• La plaque de Céline et son antisémitisme

    Finalement, non. Céline n'aura pas sa plaque à Genève. Vous vous souvenez ? On en avait parlé ici. Il s'agissait de signaler qu'il y avait vécu presque deux ans. Il y avait notamment rencontré dans une librairie Elisabeth Craig, danseuse américaine de 22 ans à qui il a dédicacé plus tard le Voyage.
    Assouline avait révélé l'affaire. Eh bien, c'est en quelque sorte sa faute si la pose n'aura pas lieu.Elisabeth Craig
    La Tribune de Genève nous explique ça aujourd'hui. Le propriétaire de l'immeuble où Céline a vécu, où la plaque, donc, devait être placée, a reçu une lettre anonyme. Comme on vous dit. Accompagnée d'une photocopie de l'article d'Assouline. Ce que la lettre contenait encore comme menaces ou intimidations, on ne le dit pas. Mais le propriétaire a renoncé et retiré son autorisation.

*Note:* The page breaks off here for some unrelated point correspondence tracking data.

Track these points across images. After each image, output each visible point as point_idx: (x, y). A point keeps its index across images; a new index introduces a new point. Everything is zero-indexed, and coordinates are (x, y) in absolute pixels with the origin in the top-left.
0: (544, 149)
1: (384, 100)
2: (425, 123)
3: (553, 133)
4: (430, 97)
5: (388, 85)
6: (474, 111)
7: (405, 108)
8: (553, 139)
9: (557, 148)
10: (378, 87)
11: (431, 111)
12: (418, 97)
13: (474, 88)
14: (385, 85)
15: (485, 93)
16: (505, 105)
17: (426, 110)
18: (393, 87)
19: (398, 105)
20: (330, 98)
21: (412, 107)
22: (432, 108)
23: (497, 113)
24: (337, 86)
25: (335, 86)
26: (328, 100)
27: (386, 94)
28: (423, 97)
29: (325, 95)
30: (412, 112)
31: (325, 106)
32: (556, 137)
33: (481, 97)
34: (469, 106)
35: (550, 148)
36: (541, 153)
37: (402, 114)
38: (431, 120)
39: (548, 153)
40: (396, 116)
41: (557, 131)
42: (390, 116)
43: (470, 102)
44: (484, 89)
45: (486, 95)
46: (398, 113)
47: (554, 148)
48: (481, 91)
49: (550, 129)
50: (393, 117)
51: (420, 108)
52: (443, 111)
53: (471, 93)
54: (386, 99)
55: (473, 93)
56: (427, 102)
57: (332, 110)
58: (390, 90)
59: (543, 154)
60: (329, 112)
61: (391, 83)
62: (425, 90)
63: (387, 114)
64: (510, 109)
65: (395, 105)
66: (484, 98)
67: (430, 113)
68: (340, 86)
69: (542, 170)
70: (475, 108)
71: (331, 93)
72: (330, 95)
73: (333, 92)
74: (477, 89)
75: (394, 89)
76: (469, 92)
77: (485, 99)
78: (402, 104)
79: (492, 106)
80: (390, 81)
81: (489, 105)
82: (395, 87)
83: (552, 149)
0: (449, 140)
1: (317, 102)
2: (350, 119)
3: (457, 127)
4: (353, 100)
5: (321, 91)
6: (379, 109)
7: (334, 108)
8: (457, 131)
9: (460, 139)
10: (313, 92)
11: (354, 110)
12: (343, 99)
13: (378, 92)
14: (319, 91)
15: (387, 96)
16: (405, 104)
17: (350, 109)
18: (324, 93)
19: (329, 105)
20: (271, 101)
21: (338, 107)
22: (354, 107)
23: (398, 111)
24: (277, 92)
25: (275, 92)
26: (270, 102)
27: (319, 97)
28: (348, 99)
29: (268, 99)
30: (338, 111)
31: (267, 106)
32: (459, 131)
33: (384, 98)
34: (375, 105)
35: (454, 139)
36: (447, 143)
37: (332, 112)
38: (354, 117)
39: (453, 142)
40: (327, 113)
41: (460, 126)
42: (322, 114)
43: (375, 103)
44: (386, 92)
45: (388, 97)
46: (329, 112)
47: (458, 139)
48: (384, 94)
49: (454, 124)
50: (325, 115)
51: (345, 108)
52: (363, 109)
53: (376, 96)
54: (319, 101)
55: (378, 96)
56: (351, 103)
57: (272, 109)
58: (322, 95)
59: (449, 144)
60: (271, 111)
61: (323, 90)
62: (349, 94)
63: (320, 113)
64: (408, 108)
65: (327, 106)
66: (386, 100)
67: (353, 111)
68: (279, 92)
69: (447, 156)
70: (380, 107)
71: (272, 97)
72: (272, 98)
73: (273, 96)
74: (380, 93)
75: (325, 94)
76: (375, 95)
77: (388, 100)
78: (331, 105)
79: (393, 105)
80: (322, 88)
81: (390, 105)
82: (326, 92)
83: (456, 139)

    Une lettre anonyme. Bravo. C'est se placer au même niveau de bassesse que le pire de Céline. C'est opposer la lâcheté et l'abjection anonyme à la haine maladive, à la rage, au délire malsain de Céline antisémite, tels qu'ils se sont exprimés dans les journaux de son époque et les trois pamphlets qu'il a publiés. Bagatelles pour un massacre
    (1937), L'Ecole des cadavres (1938) et Les Beaux Draps (1941).
    D'une violence extrême, affreux et grotesques dans l'outrance.
    Bon, je ne les ai pas lus en entiers (ils ne sont pas republiés à cause de la volonté de sa femme Lucette, mais on les trouve facilement sur internet). Ça ne m'intéresse pas et les extraits parcourus me répugnent.
    Mais j'admire sans réserve ses romans.
    Peut-on, allez-vous me dire, ne garder que cet aspect en oubliant le reste ? On peut. Elisabeth Scharzkopf, magnifique soprano, s'est inscrite au parti nazi en 38, a eu des accointances avec Goebbels. Ce n'est pas pour ça qu'on doit contester son talent et faire un autodafé de ses enregistrements.
    Bien sûr, le statut des pamphlets est ambigu. Pas une interprétation musicale mais du langage avec du sens. Invention verbale et contenu fétide. A quoi d'ailleurs l'outrance semble enlever toute crédibilité.
    Mais dans ses romans, Céline ne parle pas d'antisémitisme. Ce sont uniquement des textes littéraires, à considérer comme tels, et on peut célébrer l'auteur qui les a écrits. Si on est amateur de célébrations.
    Parce qu'une plaque sur un mur, enfin, c'est assez dérisoire pour exalter un écrivain. Mieux vaut le lire.